3 Churches in Marseille

I am sharing pictures from 3 Churches in Marseille, as these are the ones I visited and also the most important ones.

Notre-Dame de la Garde

Notre-Dame de la Garde is visible from central Marseille. It is a climb to get there, but the views are worth it. There is a Petit Train which stops there for about 20 minutes. If I would have known how much we have to climb, we would have taken a taxi on the way up and go down on foot.

It is the most visited church in Marseille and a popular Assumption Day pilgrimage takes place there. The views of Marseille from the church and its beauty makes it a must-see attraction.
It dates back to the mid-1800s, just like the Cathedral (last church in this post). We went there on a Sunday, so we didn’t get a chance to see the interior, but only the crypt.


It was a religious procession and another group was praying in a chapel. I was quite surprised to see so many people in church in France. But, with a lot of tourists, it is possible that it is a place of pilgrimage on other days and not for the Assumption Day occasion.

Notre-Dame de la Garde interior

There is a cafe in the church. The picture on the bottom right is taken from the cafe. They have food, drinks, and also a small shop with things for people to buy, which were made there, from soaps to jams and drinks. As a fun fact, the statue of the Virgin on top is hollow.

Abbey of St Victor

Abbey of St Victor was the most impressive one because it looks so unlike a church. There are archaeological finds dating back to the second century BCE. The abbey was established in the 5th century CE and has an extensive crypt. It’s only a couple of euros to visit the crypt and well worth doing that.

It was targeted during the French Revolution, but part of it survived. In the 18th century was used as a warehouse, prison, and barracks. The abbey itself did not survive, but the church did.

Abbey of St Victor interior

Abbey of St Victor interior

These are pictures from the crypt. The scale of it is very impressive. I was expecting a small crypt when we were told that we can visit it.


Marseille Cathedral

Marseille Cathedral is near the docks, where the old port is and close to many museums. This means it is within easy reach and it is free to visit. On top of that, it is open until late, so, after visiting a museum, stopping for 10 minutes to have a look around if you don’t have more time is a very good idea.
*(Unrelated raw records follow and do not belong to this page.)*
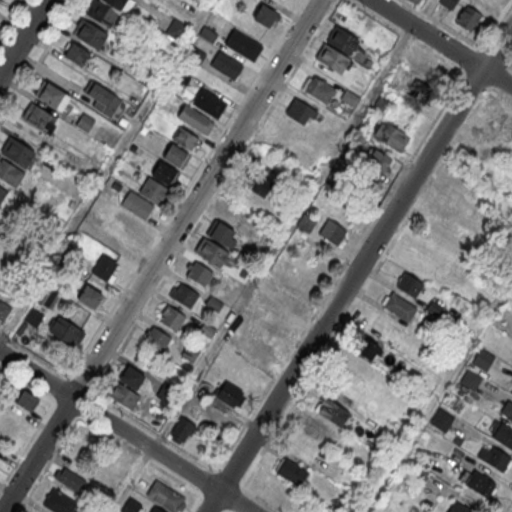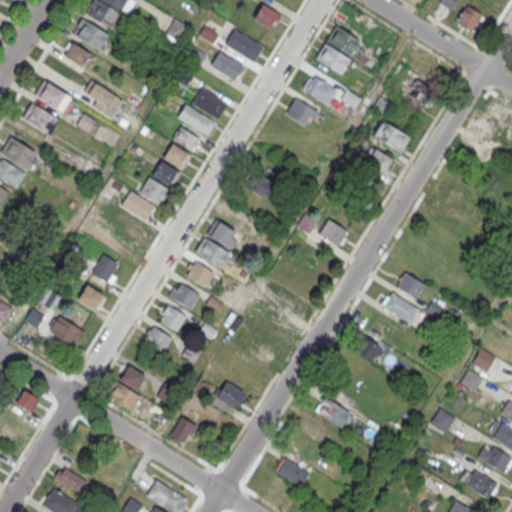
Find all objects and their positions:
building: (116, 4)
building: (107, 9)
building: (101, 13)
road: (421, 13)
road: (10, 16)
building: (266, 16)
building: (469, 17)
building: (175, 30)
building: (90, 33)
building: (90, 35)
building: (207, 35)
road: (24, 38)
building: (343, 41)
building: (243, 44)
road: (441, 44)
building: (243, 46)
building: (337, 49)
building: (76, 53)
building: (76, 55)
building: (195, 55)
building: (331, 59)
road: (509, 61)
building: (225, 65)
building: (226, 65)
road: (509, 66)
building: (182, 77)
building: (318, 88)
building: (318, 89)
building: (419, 90)
building: (52, 95)
building: (52, 97)
building: (102, 99)
building: (103, 99)
building: (349, 99)
building: (209, 102)
building: (208, 104)
building: (381, 105)
building: (380, 106)
building: (299, 111)
building: (299, 111)
building: (40, 118)
building: (194, 119)
building: (195, 119)
building: (85, 122)
building: (85, 123)
building: (390, 136)
building: (186, 138)
building: (17, 151)
building: (17, 153)
building: (176, 155)
building: (176, 156)
building: (482, 160)
building: (380, 161)
building: (9, 172)
building: (164, 173)
building: (10, 174)
building: (259, 184)
building: (152, 189)
building: (154, 191)
building: (2, 193)
building: (2, 194)
building: (137, 204)
building: (137, 204)
building: (464, 205)
road: (199, 221)
building: (306, 222)
building: (306, 222)
building: (136, 227)
building: (332, 231)
building: (333, 232)
building: (223, 234)
building: (223, 234)
road: (152, 244)
building: (211, 251)
building: (212, 252)
road: (160, 256)
building: (104, 267)
building: (105, 268)
road: (357, 268)
building: (198, 273)
building: (199, 273)
building: (409, 284)
building: (409, 284)
building: (183, 294)
building: (183, 295)
building: (89, 296)
building: (89, 296)
building: (289, 300)
building: (398, 306)
building: (399, 306)
building: (3, 309)
building: (170, 316)
building: (171, 316)
building: (33, 317)
building: (66, 331)
building: (66, 331)
building: (156, 338)
building: (157, 338)
building: (365, 348)
building: (260, 349)
building: (368, 349)
road: (35, 355)
building: (482, 359)
building: (483, 359)
building: (132, 377)
building: (132, 377)
building: (470, 379)
building: (471, 379)
road: (27, 384)
building: (231, 395)
building: (124, 396)
building: (124, 396)
building: (26, 401)
building: (332, 410)
building: (507, 410)
building: (507, 410)
building: (332, 412)
building: (441, 419)
building: (442, 419)
building: (181, 430)
building: (318, 430)
road: (125, 431)
building: (501, 433)
building: (504, 434)
building: (494, 457)
building: (494, 457)
building: (291, 471)
building: (291, 473)
building: (70, 479)
building: (478, 482)
building: (479, 483)
road: (248, 491)
building: (166, 496)
building: (165, 497)
building: (60, 502)
road: (194, 503)
road: (214, 503)
building: (131, 505)
building: (130, 506)
road: (508, 506)
building: (458, 507)
building: (458, 508)
building: (155, 509)
building: (155, 510)
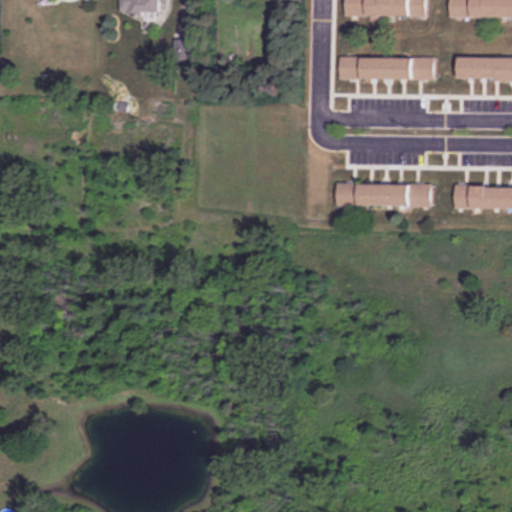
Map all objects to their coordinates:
building: (143, 6)
building: (387, 8)
building: (481, 8)
building: (388, 67)
building: (486, 67)
road: (319, 107)
road: (415, 126)
building: (385, 194)
building: (484, 196)
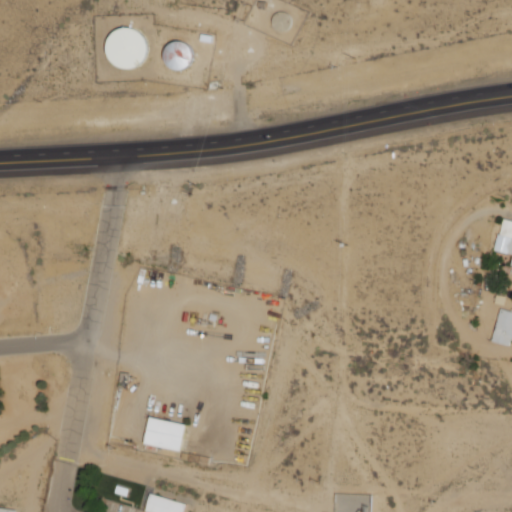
This is a new building. New, as in built in the late 1800s. There was another church before it, from the 1100s. The foundation stone was laid by Emperor Napoleon III [nephew of that Napoleon] in 1852. The first service was held in 1893.


This throne was used by Napoleon III.

Marseille Cathedral interior

Marseille Cathedral interior

Marseille Cathedral

2 Comment

  1. All three are lovely and the views from that first one are stunning! At a glance, though, I really like the fortress look of the middle one best. I love the stained glass window and the crypt sounds like an interesting place to visit.